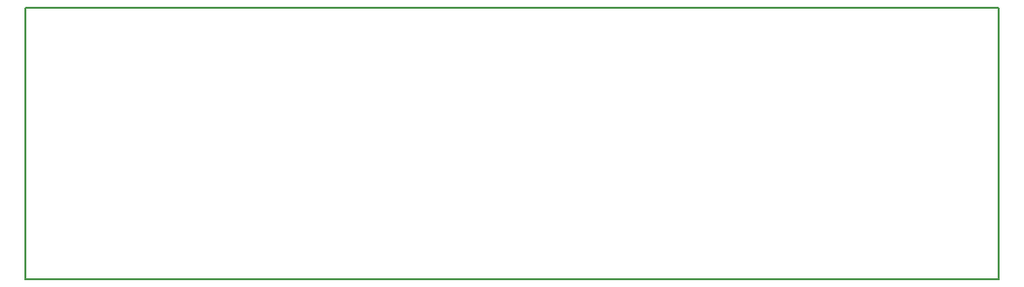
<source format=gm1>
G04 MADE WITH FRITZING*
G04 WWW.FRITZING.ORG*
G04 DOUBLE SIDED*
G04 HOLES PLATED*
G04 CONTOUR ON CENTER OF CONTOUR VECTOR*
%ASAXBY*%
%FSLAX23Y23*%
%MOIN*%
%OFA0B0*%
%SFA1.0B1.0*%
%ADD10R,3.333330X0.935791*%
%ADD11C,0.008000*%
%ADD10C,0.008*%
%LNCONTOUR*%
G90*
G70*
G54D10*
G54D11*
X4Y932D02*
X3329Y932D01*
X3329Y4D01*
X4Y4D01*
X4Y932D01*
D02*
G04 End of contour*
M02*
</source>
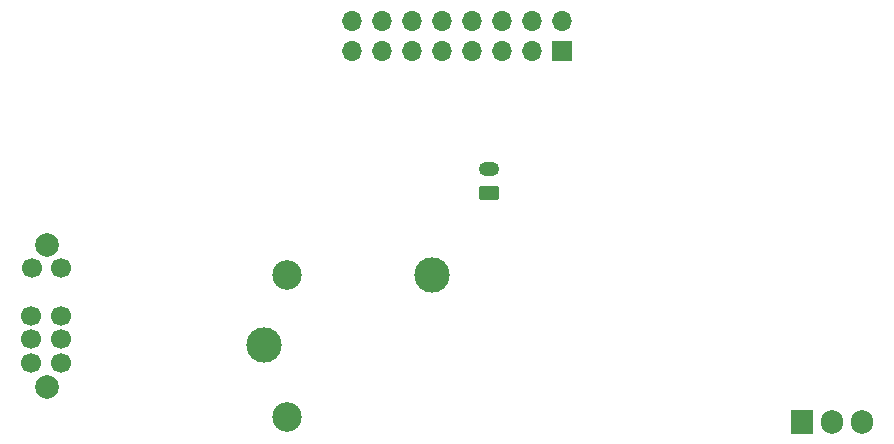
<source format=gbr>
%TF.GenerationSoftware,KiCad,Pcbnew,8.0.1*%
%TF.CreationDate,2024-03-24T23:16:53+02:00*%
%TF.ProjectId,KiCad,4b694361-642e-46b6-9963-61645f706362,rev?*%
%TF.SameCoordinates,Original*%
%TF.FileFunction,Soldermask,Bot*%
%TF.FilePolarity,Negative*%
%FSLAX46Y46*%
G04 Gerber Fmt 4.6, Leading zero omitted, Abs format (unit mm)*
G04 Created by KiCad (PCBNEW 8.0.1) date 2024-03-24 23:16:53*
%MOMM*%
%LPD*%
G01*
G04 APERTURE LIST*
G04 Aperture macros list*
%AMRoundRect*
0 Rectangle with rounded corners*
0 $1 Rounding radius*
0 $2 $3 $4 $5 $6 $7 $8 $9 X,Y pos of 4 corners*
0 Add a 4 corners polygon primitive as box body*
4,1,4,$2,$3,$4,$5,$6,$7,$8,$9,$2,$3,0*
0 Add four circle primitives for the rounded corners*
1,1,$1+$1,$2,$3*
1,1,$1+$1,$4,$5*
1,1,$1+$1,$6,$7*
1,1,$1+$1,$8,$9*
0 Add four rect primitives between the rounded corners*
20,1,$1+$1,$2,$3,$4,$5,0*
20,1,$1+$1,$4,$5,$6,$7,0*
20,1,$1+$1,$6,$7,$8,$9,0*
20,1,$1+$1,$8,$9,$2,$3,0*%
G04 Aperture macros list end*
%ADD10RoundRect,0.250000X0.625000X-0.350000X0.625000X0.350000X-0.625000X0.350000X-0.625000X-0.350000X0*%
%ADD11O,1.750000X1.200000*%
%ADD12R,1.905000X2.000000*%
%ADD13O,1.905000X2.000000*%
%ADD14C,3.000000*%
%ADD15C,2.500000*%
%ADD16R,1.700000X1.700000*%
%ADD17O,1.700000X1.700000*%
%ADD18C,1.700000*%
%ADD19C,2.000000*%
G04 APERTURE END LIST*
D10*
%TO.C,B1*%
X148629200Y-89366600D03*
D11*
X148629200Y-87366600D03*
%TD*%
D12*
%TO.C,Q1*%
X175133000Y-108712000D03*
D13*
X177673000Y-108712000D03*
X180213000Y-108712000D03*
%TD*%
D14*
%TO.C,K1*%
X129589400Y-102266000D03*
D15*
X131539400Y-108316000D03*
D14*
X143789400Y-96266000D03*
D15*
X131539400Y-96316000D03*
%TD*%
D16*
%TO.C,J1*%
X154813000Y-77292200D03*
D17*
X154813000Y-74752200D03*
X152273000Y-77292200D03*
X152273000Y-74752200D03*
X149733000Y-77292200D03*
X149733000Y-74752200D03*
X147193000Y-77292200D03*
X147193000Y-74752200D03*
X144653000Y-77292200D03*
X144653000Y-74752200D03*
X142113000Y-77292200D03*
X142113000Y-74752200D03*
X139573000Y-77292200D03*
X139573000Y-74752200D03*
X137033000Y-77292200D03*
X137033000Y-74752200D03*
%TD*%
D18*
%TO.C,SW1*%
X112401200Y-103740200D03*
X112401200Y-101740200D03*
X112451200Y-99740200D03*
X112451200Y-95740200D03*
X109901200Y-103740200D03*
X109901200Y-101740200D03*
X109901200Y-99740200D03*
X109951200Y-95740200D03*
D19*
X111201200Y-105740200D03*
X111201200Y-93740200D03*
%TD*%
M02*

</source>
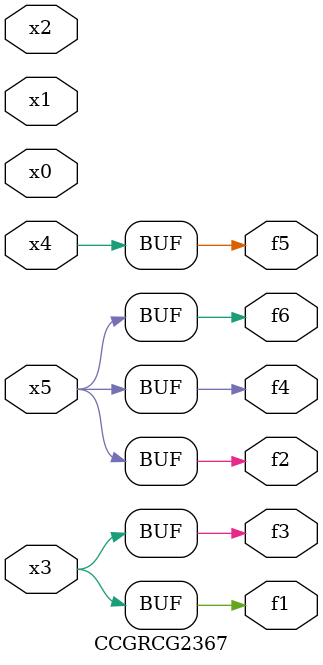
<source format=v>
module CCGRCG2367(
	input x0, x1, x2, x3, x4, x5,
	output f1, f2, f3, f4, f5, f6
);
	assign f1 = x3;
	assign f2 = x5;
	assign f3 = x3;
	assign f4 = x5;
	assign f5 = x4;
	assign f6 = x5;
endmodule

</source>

Work instructions:
Pictures stay out, and every line of the records is transcribed exactly.

Written response:
<source format=gm1>
G04 MADE WITH FRITZING*
G04 WWW.FRITZING.ORG*
G04 DOUBLE SIDED*
G04 HOLES PLATED*
G04 CONTOUR ON CENTER OF CONTOUR VECTOR*
%ASAXBY*%
%FSLAX23Y23*%
%MOIN*%
%OFA0B0*%
%SFA1.0B1.0*%
%ADD10R,3.333330X0.935791*%
%ADD11C,0.008000*%
%ADD10C,0.008*%
%LNCONTOUR*%
G90*
G70*
G54D10*
G54D11*
X4Y932D02*
X3329Y932D01*
X3329Y4D01*
X4Y4D01*
X4Y932D01*
D02*
G04 End of contour*
M02*
</source>
<source format=gbr>
%TF.GenerationSoftware,KiCad,Pcbnew,8.0.1*%
%TF.CreationDate,2024-03-24T23:16:53+02:00*%
%TF.ProjectId,KiCad,4b694361-642e-46b6-9963-61645f706362,rev?*%
%TF.SameCoordinates,Original*%
%TF.FileFunction,Soldermask,Bot*%
%TF.FilePolarity,Negative*%
%FSLAX46Y46*%
G04 Gerber Fmt 4.6, Leading zero omitted, Abs format (unit mm)*
G04 Created by KiCad (PCBNEW 8.0.1) date 2024-03-24 23:16:53*
%MOMM*%
%LPD*%
G01*
G04 APERTURE LIST*
G04 Aperture macros list*
%AMRoundRect*
0 Rectangle with rounded corners*
0 $1 Rounding radius*
0 $2 $3 $4 $5 $6 $7 $8 $9 X,Y pos of 4 corners*
0 Add a 4 corners polygon primitive as box body*
4,1,4,$2,$3,$4,$5,$6,$7,$8,$9,$2,$3,0*
0 Add four circle primitives for the rounded corners*
1,1,$1+$1,$2,$3*
1,1,$1+$1,$4,$5*
1,1,$1+$1,$6,$7*
1,1,$1+$1,$8,$9*
0 Add four rect primitives between the rounded corners*
20,1,$1+$1,$2,$3,$4,$5,0*
20,1,$1+$1,$4,$5,$6,$7,0*
20,1,$1+$1,$6,$7,$8,$9,0*
20,1,$1+$1,$8,$9,$2,$3,0*%
G04 Aperture macros list end*
%ADD10RoundRect,0.250000X0.625000X-0.350000X0.625000X0.350000X-0.625000X0.350000X-0.625000X-0.350000X0*%
%ADD11O,1.750000X1.200000*%
%ADD12R,1.905000X2.000000*%
%ADD13O,1.905000X2.000000*%
%ADD14C,3.000000*%
%ADD15C,2.500000*%
%ADD16R,1.700000X1.700000*%
%ADD17O,1.700000X1.700000*%
%ADD18C,1.700000*%
%ADD19C,2.000000*%
G04 APERTURE END LIST*
D10*
%TO.C,B1*%
X148629200Y-89366600D03*
D11*
X148629200Y-87366600D03*
%TD*%
D12*
%TO.C,Q1*%
X175133000Y-108712000D03*
D13*
X177673000Y-108712000D03*
X180213000Y-108712000D03*
%TD*%
D14*
%TO.C,K1*%
X129589400Y-102266000D03*
D15*
X131539400Y-108316000D03*
D14*
X143789400Y-96266000D03*
D15*
X131539400Y-96316000D03*
%TD*%
D16*
%TO.C,J1*%
X154813000Y-77292200D03*
D17*
X154813000Y-74752200D03*
X152273000Y-77292200D03*
X152273000Y-74752200D03*
X149733000Y-77292200D03*
X149733000Y-74752200D03*
X147193000Y-77292200D03*
X147193000Y-74752200D03*
X144653000Y-77292200D03*
X144653000Y-74752200D03*
X142113000Y-77292200D03*
X142113000Y-74752200D03*
X139573000Y-77292200D03*
X139573000Y-74752200D03*
X137033000Y-77292200D03*
X137033000Y-74752200D03*
%TD*%
D18*
%TO.C,SW1*%
X112401200Y-103740200D03*
X112401200Y-101740200D03*
X112451200Y-99740200D03*
X112451200Y-95740200D03*
X109901200Y-103740200D03*
X109901200Y-101740200D03*
X109901200Y-99740200D03*
X109951200Y-95740200D03*
D19*
X111201200Y-105740200D03*
X111201200Y-93740200D03*
%TD*%
M02*

</source>
<source format=v>
module CCGRCG2367(
	input x0, x1, x2, x3, x4, x5,
	output f1, f2, f3, f4, f5, f6
);
	assign f1 = x3;
	assign f2 = x5;
	assign f3 = x3;
	assign f4 = x5;
	assign f5 = x4;
	assign f6 = x5;
endmodule

</source>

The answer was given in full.